I’m still hosting my nextcloud locally because it is very expensive to run in the cloud with raw block storage. Also given my local setup with a raid disk array with replicated ZFS snapshots, it does feel very safe. But I have spent time automating my local to cloud migration to where it’s entirely automated now. One single salt formula will run the entire process and in a few hours it will be up and running in the cloud. It’s not perfect and not as nice as not having to worry about it, but given the cost, I think this one component is a fair tradeoff.

I’m not sure people always think about this fact that a natural disaster could take out their home hosted data. And even when I did think I had a plan ultimately it wasn’t a very good one once I put it into practice.

Slow Down During Failures

A few weeks ago one of my primary VM host nodes experienced a disk failure on the disk the Hypervisor was installed on. This normally wouldn’t really be that big of a deal, as I keep a second server as a cold spare but I ran into a few problems.

I keep my main two compute nodes in a Proxmox cluster. The way it essentially works is by using a tool called corosync to sync the configuration data of VMs and Containers to all of the nodes. Each node then essentially has a copy of all this information so that in the event of a node failure, you can just move that configuration onto the new node. This process is somewhat simple but has worked great.

The only real caveat of doing this is that the cold spare is obviously off most of the time, so it does require a boot up to sync every now and then. I don’t really consider this a big problem as it should be booted up and patched every so often anyway.

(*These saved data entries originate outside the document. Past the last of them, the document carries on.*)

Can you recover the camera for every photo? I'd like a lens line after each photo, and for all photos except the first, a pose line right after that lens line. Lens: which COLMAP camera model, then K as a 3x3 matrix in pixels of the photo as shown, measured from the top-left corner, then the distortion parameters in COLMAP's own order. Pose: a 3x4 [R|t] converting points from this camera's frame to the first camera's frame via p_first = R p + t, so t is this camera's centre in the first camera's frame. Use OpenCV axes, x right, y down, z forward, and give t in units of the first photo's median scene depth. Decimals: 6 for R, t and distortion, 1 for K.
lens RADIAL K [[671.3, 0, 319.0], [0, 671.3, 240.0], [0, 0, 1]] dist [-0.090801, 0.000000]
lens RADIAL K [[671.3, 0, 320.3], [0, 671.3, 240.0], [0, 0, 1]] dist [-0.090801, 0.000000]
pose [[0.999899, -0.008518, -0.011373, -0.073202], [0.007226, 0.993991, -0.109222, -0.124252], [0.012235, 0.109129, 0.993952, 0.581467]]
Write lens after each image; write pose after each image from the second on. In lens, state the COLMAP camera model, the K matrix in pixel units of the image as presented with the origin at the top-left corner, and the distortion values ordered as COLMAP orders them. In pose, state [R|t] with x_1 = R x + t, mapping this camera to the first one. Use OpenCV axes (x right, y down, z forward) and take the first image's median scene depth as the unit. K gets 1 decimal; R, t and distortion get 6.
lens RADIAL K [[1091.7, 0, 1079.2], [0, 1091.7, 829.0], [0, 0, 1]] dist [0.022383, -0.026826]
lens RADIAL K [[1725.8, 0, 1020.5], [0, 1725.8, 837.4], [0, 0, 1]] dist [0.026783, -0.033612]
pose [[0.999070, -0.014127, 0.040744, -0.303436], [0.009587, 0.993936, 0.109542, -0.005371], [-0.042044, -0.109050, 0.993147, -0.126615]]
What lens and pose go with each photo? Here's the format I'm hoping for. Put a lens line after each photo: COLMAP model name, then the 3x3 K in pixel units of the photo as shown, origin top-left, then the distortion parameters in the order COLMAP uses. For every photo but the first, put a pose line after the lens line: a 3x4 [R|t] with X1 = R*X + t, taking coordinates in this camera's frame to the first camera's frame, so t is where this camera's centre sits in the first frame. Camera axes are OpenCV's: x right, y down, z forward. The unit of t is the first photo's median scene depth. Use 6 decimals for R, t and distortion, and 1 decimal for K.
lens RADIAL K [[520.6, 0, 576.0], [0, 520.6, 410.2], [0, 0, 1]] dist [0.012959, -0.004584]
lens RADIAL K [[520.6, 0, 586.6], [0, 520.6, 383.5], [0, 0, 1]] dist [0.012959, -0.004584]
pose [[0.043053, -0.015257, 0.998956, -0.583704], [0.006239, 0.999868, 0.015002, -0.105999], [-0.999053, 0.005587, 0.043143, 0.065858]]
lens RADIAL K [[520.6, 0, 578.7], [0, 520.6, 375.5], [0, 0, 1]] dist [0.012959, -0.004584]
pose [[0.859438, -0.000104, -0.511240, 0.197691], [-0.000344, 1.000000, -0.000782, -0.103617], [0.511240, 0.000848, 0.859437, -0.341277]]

Unfortunately though things have been busy and I have generally neglected taking care of that cold spare, and when that disk failed on my hot node, I knew I was in trouble. I was not concerned exactly about losing any data – all of that is stored on a mirrored ZFS array. But I knew I lost all the metadata about the VMs (think the config file specifying the details about the vm memory, disk, cpu, networking ect).

Mistake Number One: Keep your backups and maintain your recovery strategies.

At this point I shut down the dead hot server, moved all the data disks to the new one and booted up the new server to see where I was. Looking at the corosync data it was very obvious that it had easily been two months since I last booted up this machine as the VM config files were grossly out of date and many of the changes were missing.

I did luck out in that some of the more consistent stuff was still there (like my mail server which is super important and really hasn’t changed in a long time) – so I was able to move those over and get them back online fairly quickly.

The two biggest issues was that I had migrated from a Kubernetes setup to a basic VM/Compose setup and had shutdown my Gitlab some other associated instances. So I knew I had to re-create the Docker VM config file. I did have a template I could use (really just copying another VMs config and adjusting it) so I set about that.

While doing I realized I had a bunch of VM disk datasets that were no longer applicable for anything and thought that was a good time to clean those things up. Unfortunately for me, my docker VM was brand new and I wasn’t used to seeing it and since I was already stressed and in a hurry I didn’t realize that I was cleaning that VM up as well.

Mistake Number Two: Don’t do cleanup during a failure recovery phase.

Thankfully I had at least spent some time the previous week setting up a deployment pipeline to push out changes to this VM, so once I realized my mistake, I was able to spin up a new VM and at least get the configuration stuff replaced (mainly Traefik which routes EVERYTHING) but I had lost my website and accidentally wiped out my Bitwarden database.

Mistake Number Three: Not having backups.

All in all it was messy but my overall recovery strategy proved that it does work as long as you maintain it, and I discovered a few problems that I realized I needed to address before they became a real issue (like not having backups :facepalm:) so losing my website wasn’t the end of the world as it could have been a lot worse.